Plattsburgh Pushes back against the Crypto Miners, again
Cheap energy prices are sending crypto miners to the U.S.-Canadian border, turning hydropower into hash power, but the authorities are beginning to fight back.
Taking Advantage of the Public Utilities
Plattsburgh, a small town on the North American border has become ground zero for crypto mining. Owing to its proximity to Niagara Falls, electricity prices in the area are incredibly low. With Bitcoin’s price reaching all-time highs in 2017, the miners moved in to take advantage of the low rates to run their power sucking mining operations.
According to a report by WiredUK, 15 percent of the power supply for the town is now being used by crypto operations. This is particularly devastating to the New York town which needs to battle the cold during the long winter months.
Ultimately, the crypto mining power consumption drives the town to purchase energy on the open market to keep the lights on. While costs used to be kept low by abundant hydropower, the new crypto community in Plattsburgh is driving prices right back up.

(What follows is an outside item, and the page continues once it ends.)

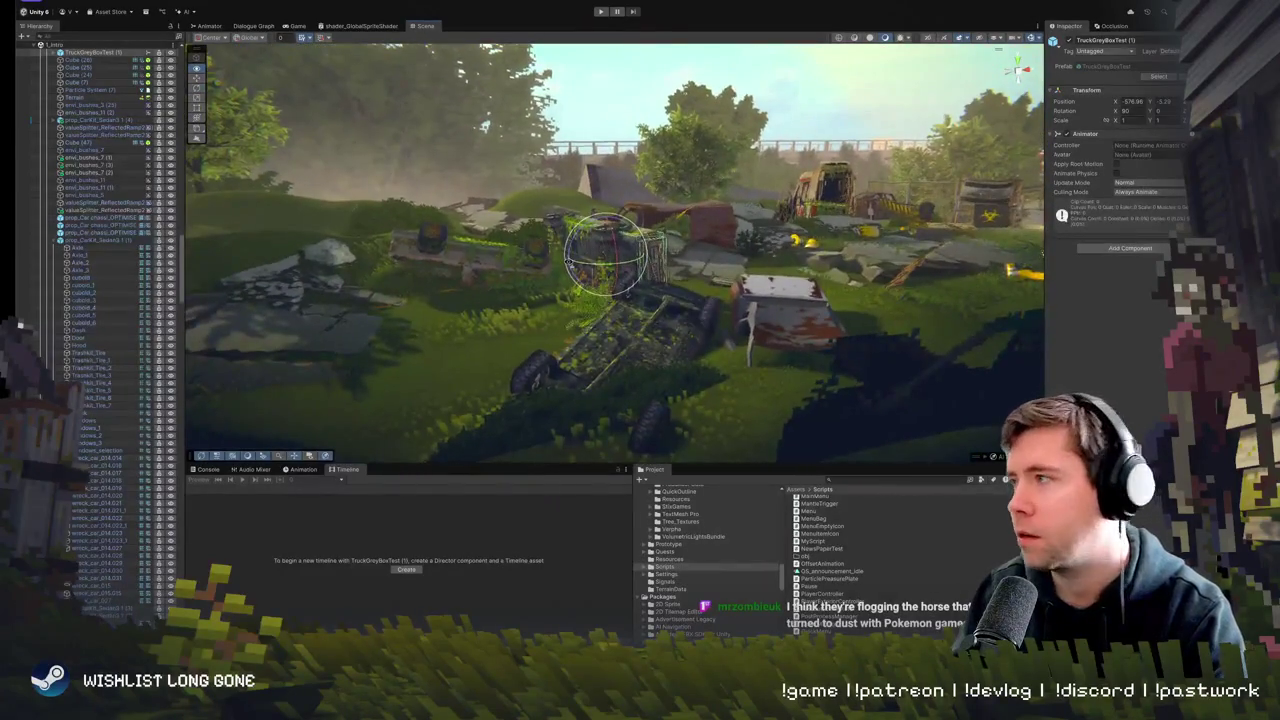
pyautogui.press('w')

Previously, private citizens enjoyed rates as low as ~2.7 cents /kWh for powering homes and televisions, whereas industrial users averaged five cents/kWh. This is a massive improvement over the national standard of nearly eight cents per kilowatt hour. In real terms, the citizens of Plattsburgh saw an additional ten dollars on their electricity bill in January.
The Cost of Mining
While mining bitcoin used to be relatively inexpensive and possible for hobbyists on personal computers, the increasing difficulty of Bitcoin’s Hashrate means that mining is now restricted to large-scale mining centers which include supercomputers and cooling devices to keep their rigs running.
These mining centers require a lot of electricity which sends mining operations to places in the world with the lowest electrical costs.
Decentralized Gold Rush
Favorite locations in the past have been China and Iceland, both of which generate low-cost electricity from natural sources. However, after the initial boom in each of these locations, there was a subsequent pushback. The exponential growth in crypto mining in Iceland has prompted the Icelandic energy firm HS Orka to warn that if the mining continues at similar rates, there will not be enough electricity for the general population.
On the flip side, many of these mining projects generate employment opportunities. BTCManager recently reported on Bitmain opening operations in a small Texas town of which would employ over 300 employees from the area
A traditional industry would have an intrinsic interest in creating more value in its community by developing infrastructure and hiring locally.
In March 2018, the city put a halt to new mining companies while petitioning to increase electricity rates for miners who continued to operate. Their plea for tariffs convinced the New York State Department of Public Service (DPS) were imposed on the cryptocurrency miners.
This move by Plattsburgh is only one battle in a war between public services and crypto mining operations all over the world. The People’s Bank of China has started to cut the power from Bitcoin mining operations. Meanwhile, Quebec has attempted to negotiate with crypto mining operations.
Ultimately, issues like this expose the double-edged sword that is decentralized currencies. While there is no central authority to constrain proliferation of wealth, there is also no central authority to tamp down unforeseen, and potentially harmful, novelties.
While national electrical grids are shared, municipalities use taxation to help level the playing field between those who use the most and the least.
If the last several years have proved anything, there will always be new cryptocurrencies attempting to capitalize in the space. This means that crypto mining operations will have to find a separate peace with local municipalities, or purchase their electricity directly from wholesalers.